»»

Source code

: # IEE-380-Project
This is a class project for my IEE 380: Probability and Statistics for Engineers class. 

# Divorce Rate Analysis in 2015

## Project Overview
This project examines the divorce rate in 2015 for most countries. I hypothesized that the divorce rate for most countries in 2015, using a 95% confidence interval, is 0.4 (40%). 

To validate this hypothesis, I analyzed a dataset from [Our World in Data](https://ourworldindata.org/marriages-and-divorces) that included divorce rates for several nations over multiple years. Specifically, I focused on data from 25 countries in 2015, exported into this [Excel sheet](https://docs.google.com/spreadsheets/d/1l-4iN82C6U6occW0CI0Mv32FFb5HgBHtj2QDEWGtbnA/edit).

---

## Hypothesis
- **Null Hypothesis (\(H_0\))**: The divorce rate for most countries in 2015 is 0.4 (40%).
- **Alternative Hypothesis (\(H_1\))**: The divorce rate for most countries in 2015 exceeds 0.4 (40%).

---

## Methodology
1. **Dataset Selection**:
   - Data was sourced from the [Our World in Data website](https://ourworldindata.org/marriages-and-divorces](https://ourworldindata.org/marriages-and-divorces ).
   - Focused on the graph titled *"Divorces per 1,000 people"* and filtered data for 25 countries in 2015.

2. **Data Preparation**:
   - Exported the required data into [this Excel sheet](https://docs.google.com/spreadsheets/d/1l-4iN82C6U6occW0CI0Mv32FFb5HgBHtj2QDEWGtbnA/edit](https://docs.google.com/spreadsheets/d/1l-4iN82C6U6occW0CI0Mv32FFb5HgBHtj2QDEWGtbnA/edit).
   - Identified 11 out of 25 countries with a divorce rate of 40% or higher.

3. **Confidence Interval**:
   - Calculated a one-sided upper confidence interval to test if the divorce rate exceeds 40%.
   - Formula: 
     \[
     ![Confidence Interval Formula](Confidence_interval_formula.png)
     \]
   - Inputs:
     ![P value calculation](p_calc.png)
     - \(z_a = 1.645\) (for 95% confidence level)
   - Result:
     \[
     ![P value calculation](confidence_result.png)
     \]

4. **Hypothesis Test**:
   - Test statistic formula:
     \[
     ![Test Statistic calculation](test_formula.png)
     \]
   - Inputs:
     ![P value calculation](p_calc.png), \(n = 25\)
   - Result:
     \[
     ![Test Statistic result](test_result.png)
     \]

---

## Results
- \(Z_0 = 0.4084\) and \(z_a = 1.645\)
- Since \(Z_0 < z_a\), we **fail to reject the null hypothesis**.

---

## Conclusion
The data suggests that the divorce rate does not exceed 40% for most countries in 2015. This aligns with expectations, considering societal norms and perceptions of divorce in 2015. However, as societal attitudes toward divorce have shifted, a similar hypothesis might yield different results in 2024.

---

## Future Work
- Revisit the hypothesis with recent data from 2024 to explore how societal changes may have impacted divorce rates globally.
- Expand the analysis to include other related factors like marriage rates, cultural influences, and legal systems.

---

««

▶ _WHAT YOU WILL DO_: Line by line, set down the material exactly as given.

▶ _FINISHED EXERCISE_:
Source code

: # IEE-380-Project
This is a class project for my IEE 380: Probability and Statistics for Engineers class. 

# Divorce Rate Analysis in 2015

## Project Overview
This project examines the divorce rate in 2015 for most countries. I hypothesized that the divorce rate for most countries in 2015, using a 95% confidence interval, is 0.4 (40%). 

To validate this hypothesis, I analyzed a dataset from [Our World in Data](https://ourworldindata.org/marriages-and-divorces) that included divorce rates for several nations over multiple years. Specifically, I focused on data from 25 countries in 2015, exported into this [Excel sheet](https://docs.google.com/spreadsheets/d/1l-4iN82C6U6occW0CI0Mv32FFb5HgBHtj2QDEWGtbnA/edit).

---

## Hypothesis
- **Null Hypothesis (\(H_0\))**: The divorce rate for most countries in 2015 is 0.4 (40%).
- **Alternative Hypothesis (\(H_1\))**: The divorce rate for most countries in 2015 exceeds 0.4 (40%).

---

## Methodology
1. **Dataset Selection**:
   - Data was sourced from the [Our World in Data website](https://ourworldindata.org/marriages-and-divorces](https://ourworldindata.org/marriages-and-divorces ).
   - Focused on the graph titled *"Divorces per 1,000 people"* and filtered data for 25 countries in 2015.

2. **Data Preparation**:
   - Exported the required data into [this Excel sheet](https://docs.google.com/spreadsheets/d/1l-4iN82C6U6occW0CI0Mv32FFb5HgBHtj2QDEWGtbnA/edit](https://docs.google.com/spreadsheets/d/1l-4iN82C6U6occW0CI0Mv32FFb5HgBHtj2QDEWGtbnA/edit).
   - Identified 11 out of 25 countries with a divorce rate of 40% or higher.

3. **Confidence Interval**:
   - Calculated a one-sided upper confidence interval to test if the divorce rate exceeds 40%.
   - Formula: 
     \[
     ![Confidence Interval Formula](Confidence_interval_formula.png)
     \]
   - Inputs:
     ![P value calculation](p_calc.png)
     - \(z_a = 1.645\) (for 95% confidence level)
   - Result:
     \[
     ![P value calculation](confidence_result.png)
     \]

4. **Hypothesis Test**:
   - Test statistic formula:
     \[
     ![Test Statistic calculation](test_formula.png)
     \]
   - Inputs:
     ![P value calculation](p_calc.png), \(n = 25\)
   - Result:
     \[
     ![Test Statistic result](test_result.png)
     \]

---

## Results
- \(Z_0 = 0.4084\) and \(z_a = 1.645\)
- Since \(Z_0 < z_a\), we **fail to reject the null hypothesis**.

---

## Conclusion
The data suggests that the divorce rate does not exceed 40% for most countries in 2015. This aligns with expectations, considering societal norms and perceptions of divorce in 2015. However, as societal attitudes toward divorce have shifted, a similar hypothesis might yield different results in 2024.

---

## Future Work
- Revisit the hypothesis with recent data from 2024 to explore how societal changes may have impacted divorce rates globally.
- Expand the analysis to include other related factors like marriage rates, cultural influences, and legal systems.

---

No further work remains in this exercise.